With one organisation, Moraa got concerned when she saw the job for which she had already done oral and written tests advertised once again on job-hunting websites. This was after she was informed the recruitment process was concluded. "I assumed the organisation did not find the right candidate for the job, but I never again sent an application to them," Moraa says.

There is one particular NGO that has drawn the wrath of job seekers accusing it of perpetually re-advertising vacancies after holding interviews. Critics allege some vacancies in that NGO have been continuously posted since 2013. Those who have attended interviews with the NGO say they were subjected to a very demanding process, during which they had to share a lot of expertise during the tests. The recruiters went silent afterwards and the vacancies were re-advertised.

The NGO, said to be managed by foreign expatriates, is so notorious for its recruitment practices, it is now the subject of satire. On social media, frustrated job seekers share their experiences of that NGO, with many vowing never to respond to its vacancy notices. In its defence, the NGO put out a public statement explaining that its recruitment processes are meant to ensure only the very best people get the jobs.

“We know our interview process is time-consuming and that what we ask of candidates may be daunting. For us, this upfront diligence helps ensure that any individual brought on board is truly up to the task of serving our clients with the grace and fortitude they deserve," reads part of the statement.

I spent hours preparing the answers for the tests. At some point I was wondering whether this was a test or whether I was already working for them
Benson Mumo

When he applied for the position of social media manager advertised by a digital loans provider, Benson Mumo was happy to receive an email shortly afterwards, telling him he was shortlisted for an interview. The young communications professional was informed that the interview process would begin with written tests.

Mumo was required to come up with advertising slogans he would use on the company's social media platforms should he get the job. "The company was run by a European; he wanted someone who could write advertising copy in Kiswahili,” Mumo says.

He passed the first round of tests but, while doing the second round, got concerned that he was doing too much for them. "I spent hours preparing the answers for the tests. At some point I was wondering whether this was a test or whether I was already working for them," he recalls. Mumo decided not to follow up on the application as the recruitment process seemed shady.

Nyaora Eric, a research consultant in Nairobi, says some employers use the recruitment process to get professional advice for free and that it’s been going on for a while. “It’s not a new practice,” he says.

In this digital age, recruiters have created online employment portals where job seekers must fill in their details. The details include names, contacts, residential addresses, academic qualifications, national identification numbers and even income tax PINs. There are concerns that some employment portals may not have real jobs but could be out to collect personal data for sale to interested parties. If the suspicions are confirmed, it would mean people are profiting from the multitude of desperate job seekers. "Data is gold," Nyaora says.

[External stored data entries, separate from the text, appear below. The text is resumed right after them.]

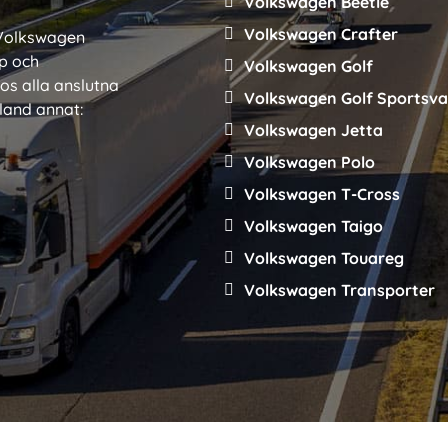
Volkswagen Beetle
Volkswagen Crafter
a Volkswagen
yp och
Volkswagen Golf
os alla anslutna
Volkswagen Golf Sportsv
bland annat:
Volkswagen Jetta
Volkswagen Polo
Volkswagen T-Cross
Volkswagen Taigo
Volkswagen Touareg
Volkswagen Transporter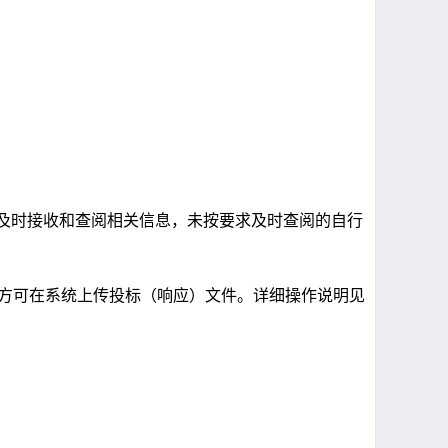
及时接收和查阅相关信息，未按要求及时查阅的自行
。
方可在系统上传投标（响应）文件。详细操作说明见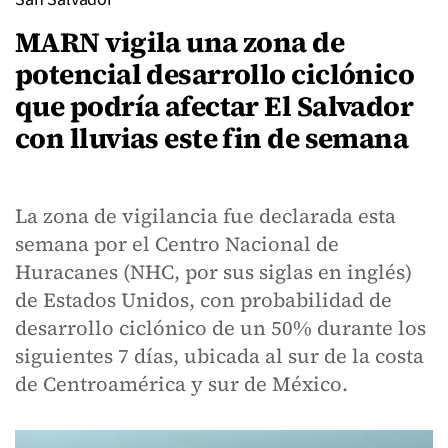
MARN vigila una zona de
potencial desarrollo ciclónico
que podría afectar El Salvador
con lluvias este fin de semana
La zona de vigilancia fue declarada esta
semana por el Centro Nacional de
Huracanes (NHC, por sus siglas en inglés)
de Estados Unidos, con probabilidad de
desarrollo ciclónico de un 50% durante los
siguientes 7 días, ubicada al sur de la costa
de Centroamérica y sur de México.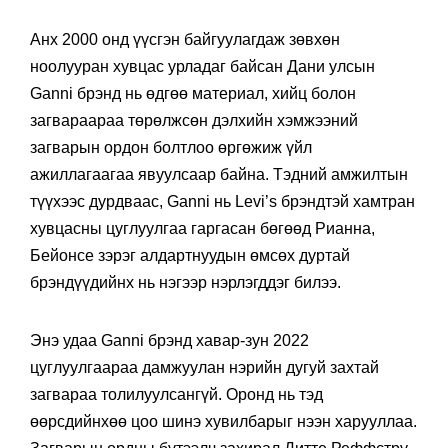
Анх 2000 онд үүсгэн байгуулагдаж зөвхөн
ноолууран хувцас урладаг байсан Дани улсын
Ganni брэнд нь өдгөө материал, хийц болон
загвараараа төрөлжсөн дэлхийн хэмжээний
загварын ордон болтлоо өргөжиж үйл
ажиллагаагаа явуулсаар байна. Тэдний амжилтын
түүхээс дурдваас, Ganni нь Levi’s брэндтэй хамтран
хувцасны цуглуулгаа гаргасан бөгөөд Рианна,
Бейонсе зэрэг алдартнуудын өмсөх дуртай
брэндүүдийнх нь нэгээр нэрлэгддэг билээ.
Энэ удаа Ganni брэнд хавар-зун 2022
цуглуулгаараа дамжуулан нэрийн дугуй захтай
загвараа толилуулсангүй. Оронд нь тэд
өөрсдийнхөө цоо шинэ хувилбарыг нээн харууллаа.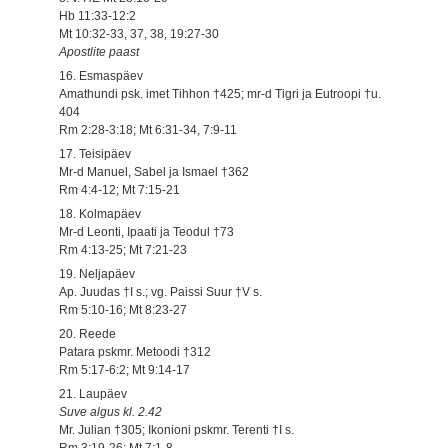
Hb 11:33-12:2
Mt 10:32-33, 37, 38, 19:27-30
Apostlite paast
16. Esmaspäev
Amathundi psk. imet Tihhon †425; mr-d Tigri ja Eutroopi †u.
404
Rm 2:28-3:18; Mt 6:31-34, 7:9-11
17. Teisipäev
Mr-d Manuel, Sabel ja Ismael †362
Rm 4:4-12; Mt 7:15-21
18. Kolmapäev
Mr-d Leonti, Ipaati ja Teodul †73
Rm 4:13-25; Mt 7:21-23
19. Neljapäev
Ap. Juudas †I s.; vg. Paissi Suur †V s.
Rm 5:10-16; Mt 8:23-27
20. Reede
Patara pskmr. Metoodi †312
Rm 5:17-6:2; Mt 9:14-17
21. Laupäev
Suve algus kl. 2.42
Mr. Julian †305; Ikonioni pskmr. Terenti †I s.
Rm 3:19-26; Mt 7:1-8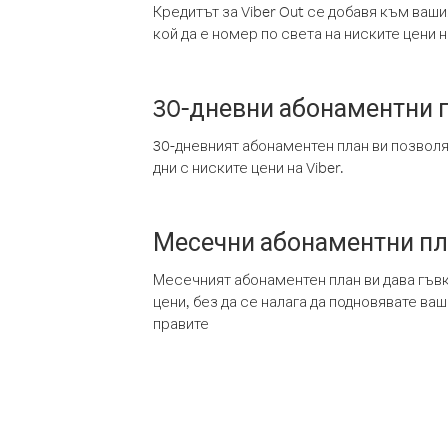
Кредитът за Viber Out се добавя към ваши
кой да е номер по света на ниските цени на
30-дневни абонаментни 
30-дневният абонаментен план ви позвол
дни с ниските цени на Viber.
Месечни абонаментни п
Месечният абонаментен план ви дава гъв
цени, без да се налага да подновявате ва
правите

Leah Muthoni, a human resources officer in Nairobi, explains that employers subject job applicants to a rigorous recruitment process to "know if the job seekers have an understanding of what is expected of them". She does not rule out the possibility of employers benefiting from information gained during interviews.

“I would like to imagine that recruiting firms use such information to make a judgement of what they wish to get at the end of the process, but it depends on the kind of organisation. Most startups or private companies may want to leverage on any information that seems crucial for them,” she says.

The best way for job seekers to protect themselves from getting tricked into working for free is by conducting a background check on potential employers. The Internet is a great place to start by reading reviews posted by other job applicants and ex-employees. A good example is of the notorious NGO described in this article. With the reviews, a job seeker can avoid investing money and time on suspicious vacancy notices.

Another great way of finding out about a potential employer is by calling people in the industry. For example, if interested in a vacancy with a hotel, call people who work in the hospitality industry. They are very likely to have heard good or bad things about your potential employer.